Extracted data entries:
┌────────

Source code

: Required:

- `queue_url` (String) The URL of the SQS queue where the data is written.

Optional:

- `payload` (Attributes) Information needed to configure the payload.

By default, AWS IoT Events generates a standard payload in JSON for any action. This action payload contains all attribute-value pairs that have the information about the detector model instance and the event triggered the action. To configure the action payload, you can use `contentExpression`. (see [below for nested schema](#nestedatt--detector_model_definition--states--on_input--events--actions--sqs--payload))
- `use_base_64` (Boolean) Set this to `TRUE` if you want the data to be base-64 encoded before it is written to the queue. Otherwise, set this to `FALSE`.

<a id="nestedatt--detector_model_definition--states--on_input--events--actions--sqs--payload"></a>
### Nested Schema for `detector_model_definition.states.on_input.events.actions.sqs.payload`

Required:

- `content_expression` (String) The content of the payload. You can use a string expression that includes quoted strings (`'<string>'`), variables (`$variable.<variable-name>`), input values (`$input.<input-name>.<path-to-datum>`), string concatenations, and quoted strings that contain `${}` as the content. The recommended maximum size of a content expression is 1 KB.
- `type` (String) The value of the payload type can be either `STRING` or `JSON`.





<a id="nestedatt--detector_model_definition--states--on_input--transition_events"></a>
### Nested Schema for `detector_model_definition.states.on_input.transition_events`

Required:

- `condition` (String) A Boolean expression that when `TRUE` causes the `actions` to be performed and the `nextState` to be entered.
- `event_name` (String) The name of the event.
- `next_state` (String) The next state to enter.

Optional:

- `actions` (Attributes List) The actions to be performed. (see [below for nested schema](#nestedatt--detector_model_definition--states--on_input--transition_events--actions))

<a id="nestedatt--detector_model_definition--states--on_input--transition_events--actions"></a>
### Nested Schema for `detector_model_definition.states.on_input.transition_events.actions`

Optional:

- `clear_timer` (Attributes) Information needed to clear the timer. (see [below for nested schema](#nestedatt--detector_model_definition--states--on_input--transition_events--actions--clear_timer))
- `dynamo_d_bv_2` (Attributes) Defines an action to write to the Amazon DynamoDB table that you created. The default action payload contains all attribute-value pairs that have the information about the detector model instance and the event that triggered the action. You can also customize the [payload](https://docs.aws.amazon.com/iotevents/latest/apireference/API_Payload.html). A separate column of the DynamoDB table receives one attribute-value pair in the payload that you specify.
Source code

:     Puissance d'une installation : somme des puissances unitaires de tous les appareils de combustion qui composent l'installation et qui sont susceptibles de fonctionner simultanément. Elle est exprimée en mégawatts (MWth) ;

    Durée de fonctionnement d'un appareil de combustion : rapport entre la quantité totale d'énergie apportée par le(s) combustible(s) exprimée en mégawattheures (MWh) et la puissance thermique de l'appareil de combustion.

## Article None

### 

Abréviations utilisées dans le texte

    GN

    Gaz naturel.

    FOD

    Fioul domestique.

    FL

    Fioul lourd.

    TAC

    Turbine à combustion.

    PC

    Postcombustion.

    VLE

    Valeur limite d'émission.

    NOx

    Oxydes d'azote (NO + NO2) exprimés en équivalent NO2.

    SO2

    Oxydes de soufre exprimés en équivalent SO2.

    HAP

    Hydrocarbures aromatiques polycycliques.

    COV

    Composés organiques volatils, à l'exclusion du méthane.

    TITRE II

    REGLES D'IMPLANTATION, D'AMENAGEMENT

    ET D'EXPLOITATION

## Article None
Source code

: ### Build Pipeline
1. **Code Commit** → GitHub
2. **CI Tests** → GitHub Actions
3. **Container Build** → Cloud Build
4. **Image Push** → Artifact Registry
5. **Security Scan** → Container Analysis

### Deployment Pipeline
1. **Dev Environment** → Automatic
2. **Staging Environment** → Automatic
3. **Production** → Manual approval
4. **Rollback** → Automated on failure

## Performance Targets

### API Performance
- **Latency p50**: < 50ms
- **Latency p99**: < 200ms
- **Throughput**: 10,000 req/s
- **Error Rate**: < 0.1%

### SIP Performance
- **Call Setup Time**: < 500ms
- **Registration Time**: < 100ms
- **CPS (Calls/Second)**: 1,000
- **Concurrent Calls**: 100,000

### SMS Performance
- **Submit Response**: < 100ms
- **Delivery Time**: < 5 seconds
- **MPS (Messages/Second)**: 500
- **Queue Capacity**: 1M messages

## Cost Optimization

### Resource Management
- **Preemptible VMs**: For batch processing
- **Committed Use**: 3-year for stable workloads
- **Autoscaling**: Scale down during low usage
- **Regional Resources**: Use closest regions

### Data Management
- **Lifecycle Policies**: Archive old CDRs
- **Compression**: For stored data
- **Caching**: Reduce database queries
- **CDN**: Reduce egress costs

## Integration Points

└────────

**What is required:** Give only the number of lines in the preceding data that include the word "Calls".

**Reply to the task:** 2